HAABSA

Code for A Hybrid Approach for Aspect-Based Sentiment Analysis Using a Lexicalized Domain Ontology and Attentional Neural Models

All software is written in PYTHON3 (https://www.python.org/) and makes use of the TensorFlow framework (https://www.tensorflow.org/).

Installation Instructions (Windows):

Download ontology: https://github.com/KSchouten/Heracles/tree/master/src/main/resources/externalData
Download SemEval2015 Datasets: http://alt.qcri.org/semeval2015/task12/index.php?id=data-and-tools
Download SemEval2016 Dataset: http://alt.qcri.org/semeval2016/task5/index.php?id=data-and-tools
Download Glove Embeddings: http://nlp.stanford.edu/data/glove.42B.300d.zip
Download Stanford CoreNLP parser: https://nlp.stanford.edu/software/stanford-parser-full-2018-02-27.zip
Download Stanford CoreNLP Language models: https://nlp.stanford.edu/software/stanford-english-corenlp-2018-02-27-models.jar

Install chocolatey (a package manager for Windows): https://chocolatey.org/install
Open a command prompt.
Install python3 by running the following command: code(choco install python) (http://docs.python-guide.org/en/latest/starting/install3/win/).
Make sure that pip is installed and use pip to install the following packages: setuptools and virtualenv (http://docs.python-guide.org/en/latest/dev/virtualenvs/#virtualenvironments-ref).
Create a virtual environemnt in a desired location by running the following command: code(virtualenv ENV_NAME)
Direct to the virtual environment source directory.
Unzip the HAABSA_software.zip file in the virtual environment directrory.
Activate the virtual environment by the following command: 'code(Scripts\activate.bat)`.
Install the required packages from the requirements.txt file by running the following command: code(pip install -r requirements.txt).
Install the required space language pack by running the following command: code(python -m spacy download en)

Configure one of the three main files to the required configuration (main.py, main_cross.py, main_hyper.py)
Run the program from the command line by the following command: code(python PROGRAM_TO_RUN.py) (where PROGRAM_TO_RUN is main/main_cross/main_hyper)

The environment contains the following main files that can be run: main.py, main_cross.py, main_hyper.py

main.py: program to run single in-sample and out-of-sample valdition runs.
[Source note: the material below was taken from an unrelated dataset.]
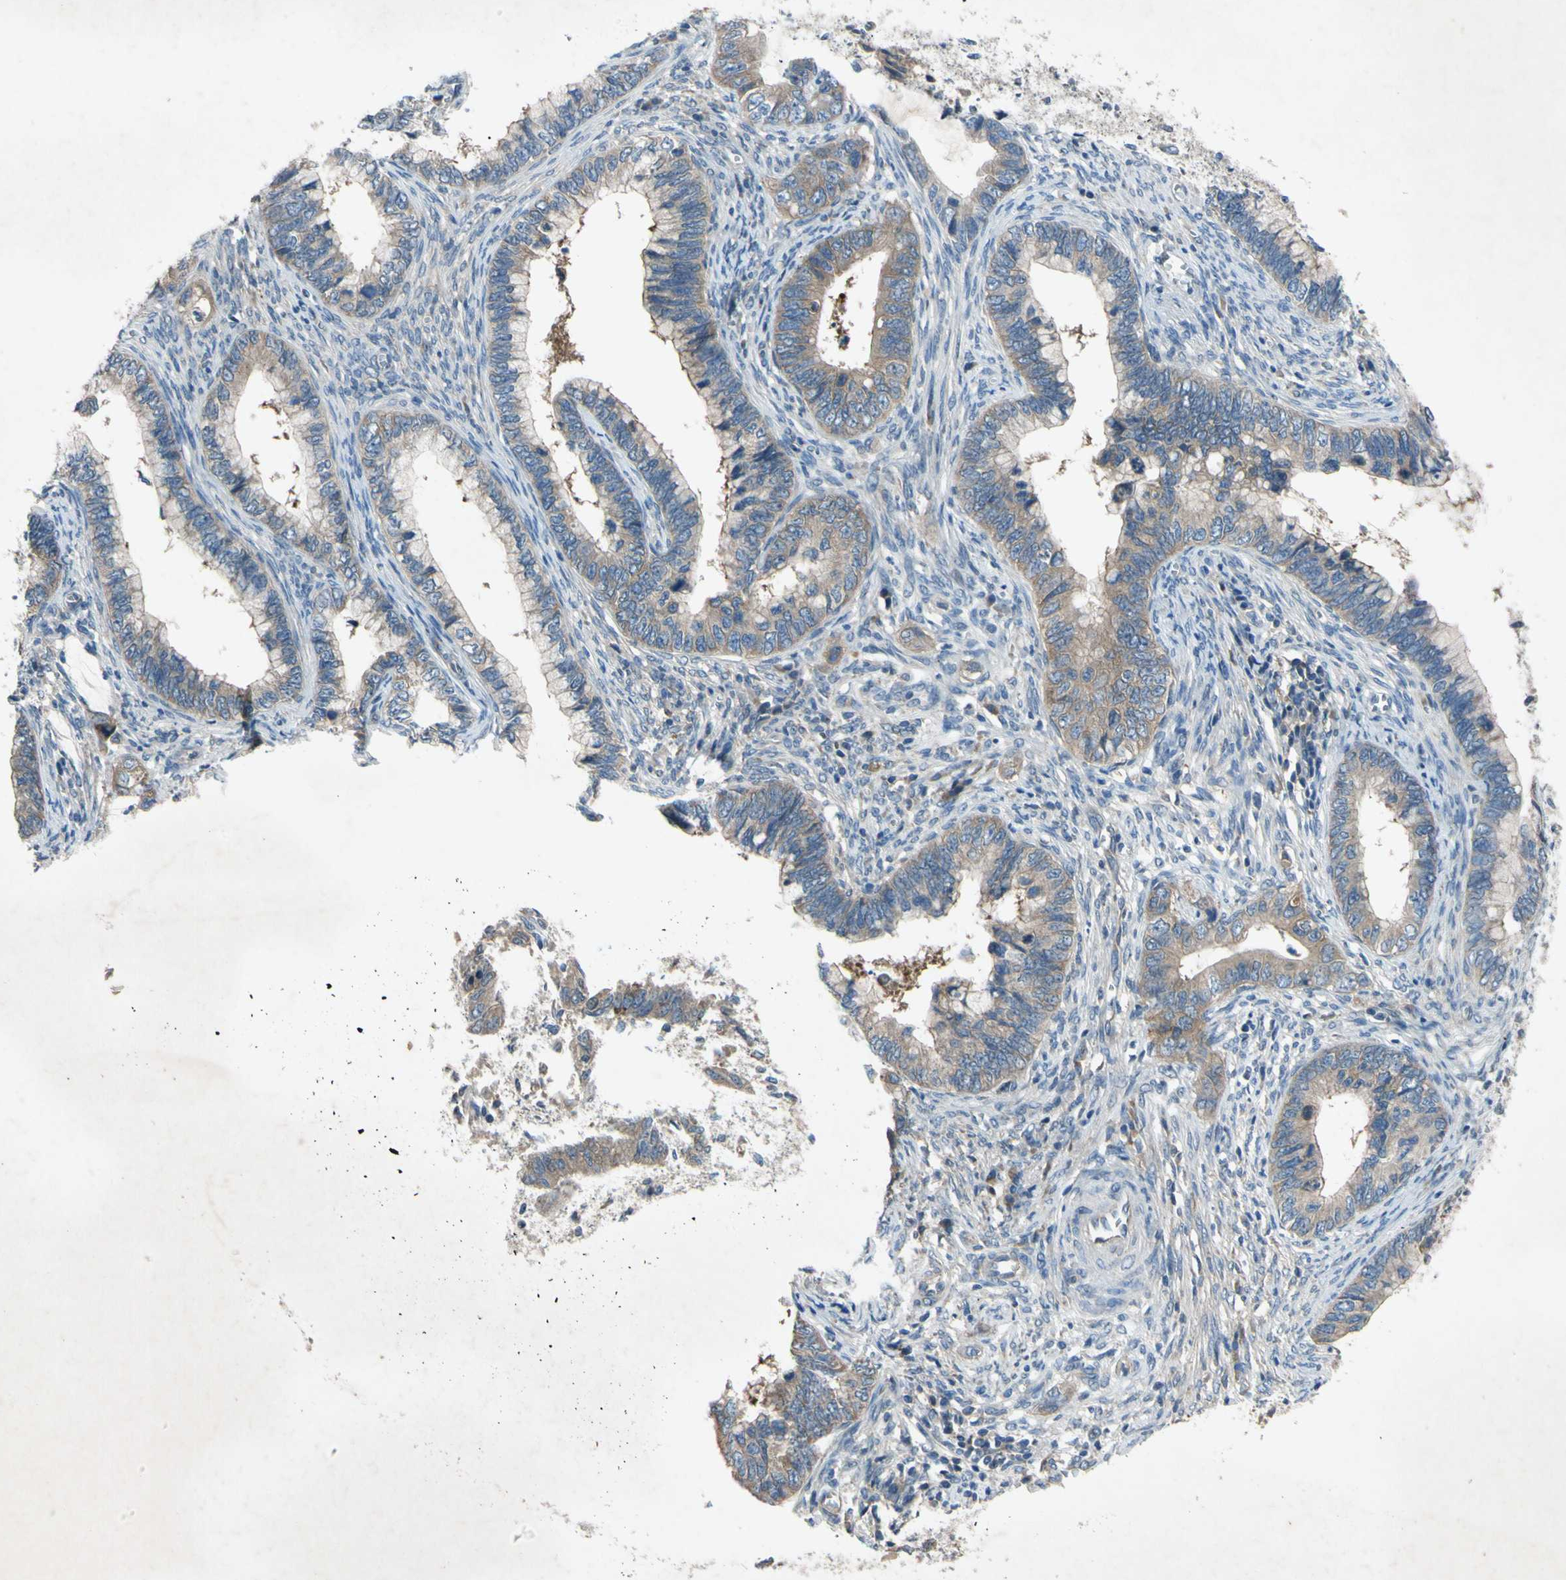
{"staining": {"intensity": "moderate", "quantity": ">75%", "location": "cytoplasmic/membranous"}, "tissue": "cervical cancer", "cell_type": "Tumor cells", "image_type": "cancer", "snomed": [{"axis": "morphology", "description": "Adenocarcinoma, NOS"}, {"axis": "topography", "description": "Cervix"}], "caption": "Immunohistochemistry (IHC) staining of cervical adenocarcinoma, which reveals medium levels of moderate cytoplasmic/membranous positivity in approximately >75% of tumor cells indicating moderate cytoplasmic/membranous protein expression. The staining was performed using DAB (3,3'-diaminobenzidine) (brown) for protein detection and nuclei were counterstained in hematoxylin (blue).", "gene": "HILPDA", "patient": {"sex": "female", "age": 44}}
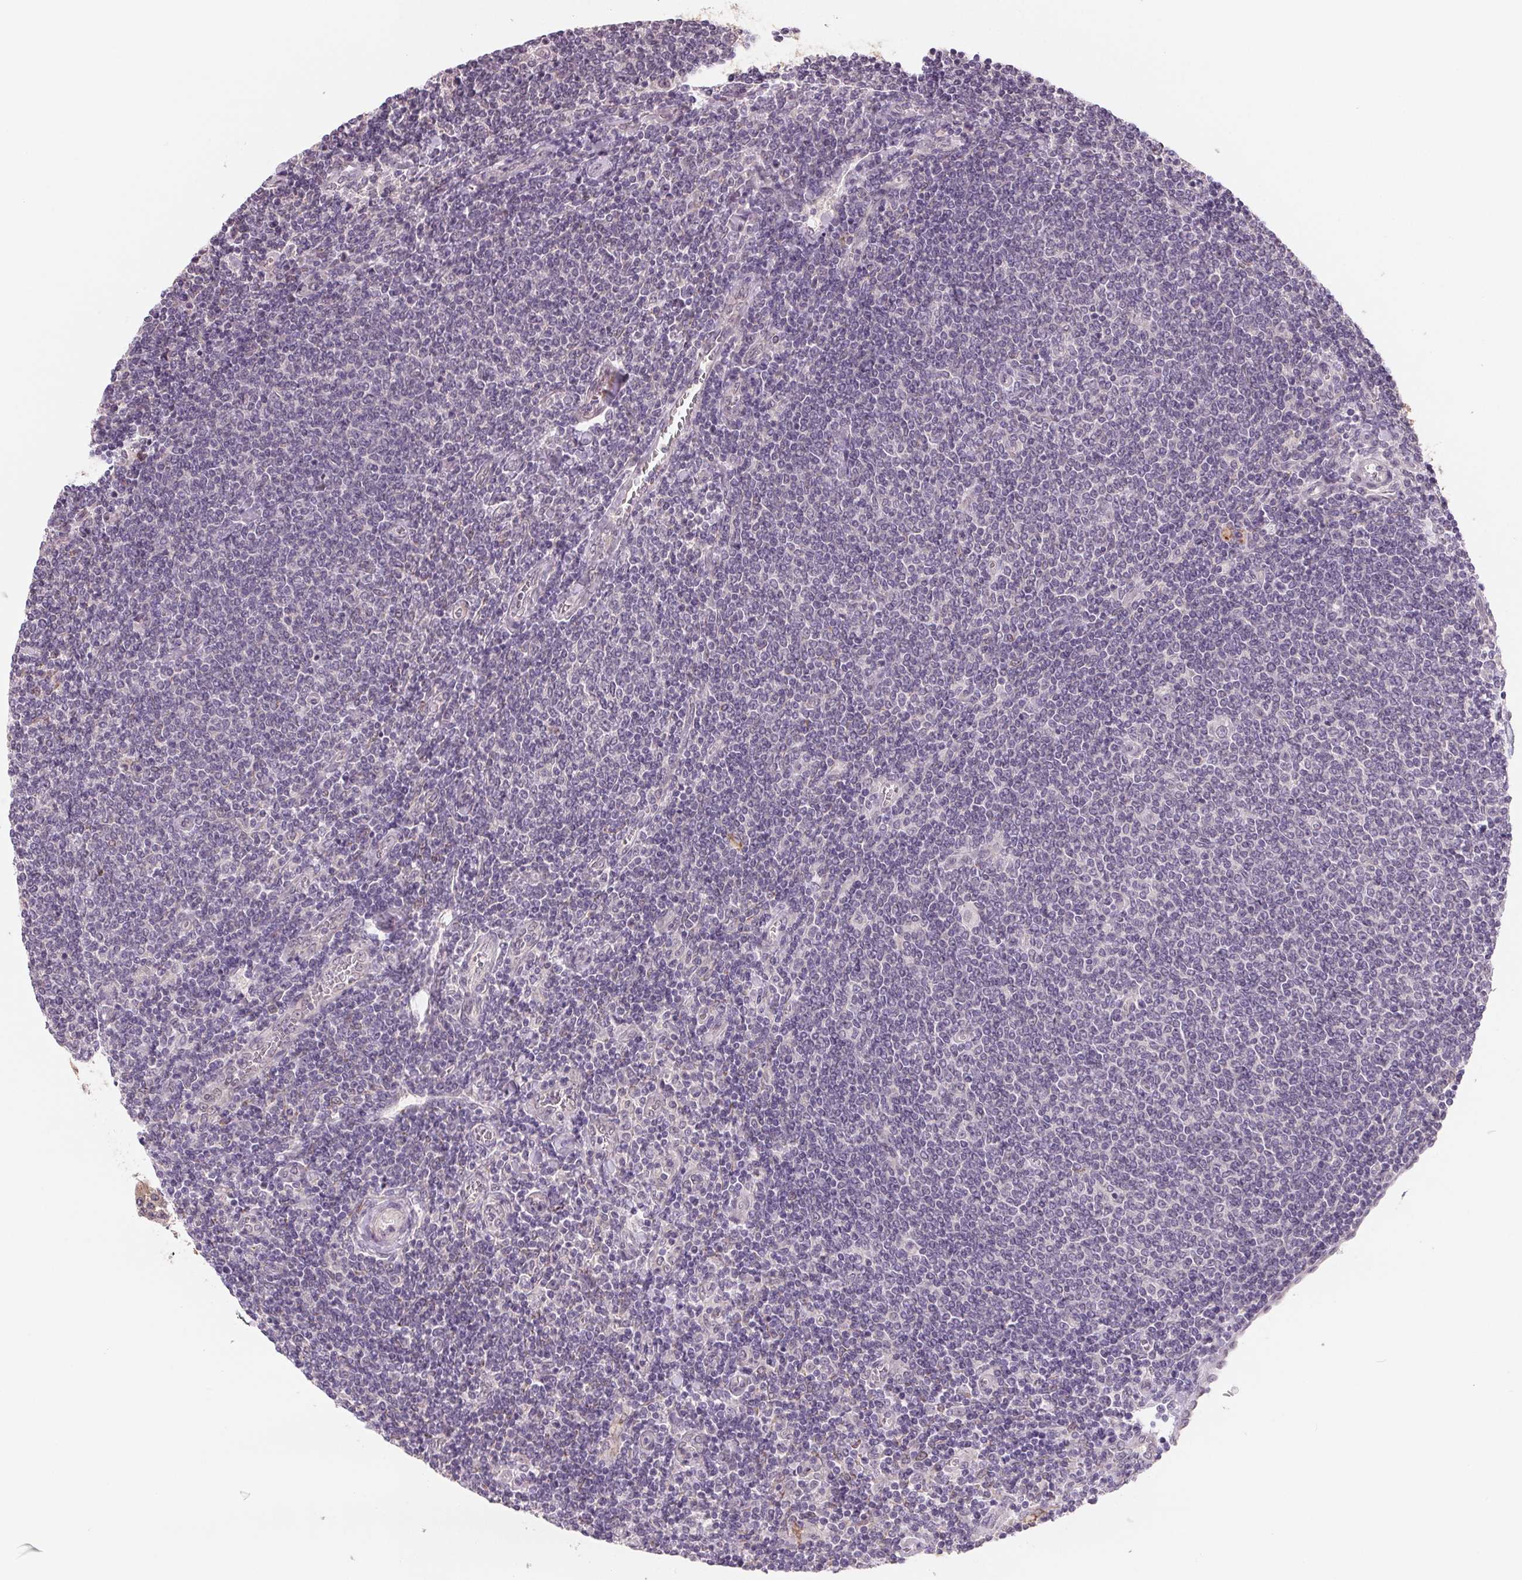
{"staining": {"intensity": "negative", "quantity": "none", "location": "none"}, "tissue": "lymphoma", "cell_type": "Tumor cells", "image_type": "cancer", "snomed": [{"axis": "morphology", "description": "Malignant lymphoma, non-Hodgkin's type, Low grade"}, {"axis": "topography", "description": "Lymph node"}], "caption": "Micrograph shows no significant protein staining in tumor cells of lymphoma.", "gene": "CFC1", "patient": {"sex": "male", "age": 52}}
Each method can be activated by setting its corresponding boolean to True e.g. to run the CABASC method set runCABASC = True.
main_cross.py: similar to main.py but runs a 10-fold cross validation procedure for each method.
main_hyper.py: program that is able to do hyperparameter optimzation for a given space of hyperparamters for each method. To change a method change the objective and space parameters in the run_a_trial() function.
config.py: contains parameter configurations that can be changed such as: dataset_year, batch_size, iterations.
dataReader2016.py, loadData.py: files used to read in the raw data and transform them to the required formats to be used by one of the algorithms
lcrModel.py: Tensorflow implementation for the LCR-Rot algorithm
lcrModelAlt.py: Tensorflow implementation for the LCR-Rot-hop algorithm
lcrModelInverse.py: Tensorflow implementation for the LCR-Rot-inv algorithm
cabascModel.py: Tensorflow implementation for the CABASC algorithm
OntologyReasoner.py: PYTHON implementation for the ontology reasoner
svmModel.py: PYTHON implementation for a BoW model using a SVM.
att_layer.py, nn_layer.py, utils.py: programs that declare additional functions used by the machine learning algorithms.

The following directories are necessary for the virtual environment setup: __pycache, \Include, \Lib, \Scripts, \tcl, \venv

cross_results_2015: Results for a k-fold cross validation process for the SemEval-2015 dataset
cross_results_2016: Results for a k-fold cross validation process for the SemEval-2015 dataset
data:
- externalData: Location for the external data required by the methods
- programGeneratedData: Location for preprocessed data that is generated by the programs
hyper_results: Contains the stored results for hyperparameter optimzation for each method
results: temporary store location for the hyperopt package

This code uses ideas and code of the following related papers:

Zheng, S. and Xia, R. (2018). Left-center-right separated neural network for aspect-based sentiment analysis with rotatory attention. arXiv preprint arXiv:1802.00892.
Schouten, K. and Frasincar, F. (2018). Ontology-driven sentiment analysis of product and service aspects. In Proceedings of the 15th Extended Semantic Web Conference (ESWC 2018). Springer. To appear
Liu, Q., Zhang, H., Zeng, Y., Huang, Z., and Wu, Z. (2018). Content attention model for aspect based sentiment analysis. In Proceedings of the 27th International World Wide Web Conference (WWW 2018). ACM Press.